The RV park has a small diner in the registration building. Included in the campground fee is a free breakfast. We will try it tomorrow. They also serve dinner so we had hamburgers there tonight.

Just before we left for dinner I heard a noise at the back of the RV. It sounded suspiciously like a mouse in one of my “sticky” traps. After dinner I pulled the bottom cupboard drawer and sure enough, there was a mouse in one of the traps. I disposed of him forthwith and set one of the old fashion traps as well.

I still can’t figure where the little bas….s get in.

Tuesday, August 2, 2011

Craters of the Moon.

Location, Craters of the Moon, ID

Just a short trip today from Twin Falls to Craters of the Moon National Monument and Preserve.

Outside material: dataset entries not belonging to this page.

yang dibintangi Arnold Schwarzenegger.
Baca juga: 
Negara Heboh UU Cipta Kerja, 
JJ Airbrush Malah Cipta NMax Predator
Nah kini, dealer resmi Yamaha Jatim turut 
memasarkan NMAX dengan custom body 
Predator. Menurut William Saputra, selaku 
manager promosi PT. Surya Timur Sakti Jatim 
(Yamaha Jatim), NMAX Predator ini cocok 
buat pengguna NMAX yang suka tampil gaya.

We arrived at noon and found out that there was space in the campground for our big rig so immediately found a spot. Our original goal was to stop briefly and then go on to Arco, Id which is only another 18 miles. We thought it would be to hot to stay in the park without air conditioning but it turns out to be a mild day with clouds and a smattering of rain. Perfect conditions for this park.

We ate lunch then started on a driving trip which is a loop with side roads to investigate. We walked the trails, looked at the plants, and walked about ¾ of a mile to the caves which are really lava tubes. There are three you can reach easily by walking a narrow blacktopped trail. I elected to enter Indian Cave which is about 800 ft long and very large in diameter. The bad part of this cave is there is no obvious trail once you reach the floor of the cave. After walking about 200 feet there is a large hole in the ceiling and a very large pile of rubble directly beneath it. You need to scramble over very large boulders to get to the rest of the tunnel. I decided to forgo this part of the tunnel and turned back. I had to use my Droid phone light to find the path back. It was raining when I emerged from the tunnel so I got a little wet on my walk back to the truck. Clyda had turned back when I entered the tunnel and she really got wet.

Path to Indian Cave through the lava field.

Down inside Indian Cave. I am in the middle of the picture.

The rain finally cleared off as it does most days and we had a beautiful evening. We even attended the evening ranger program.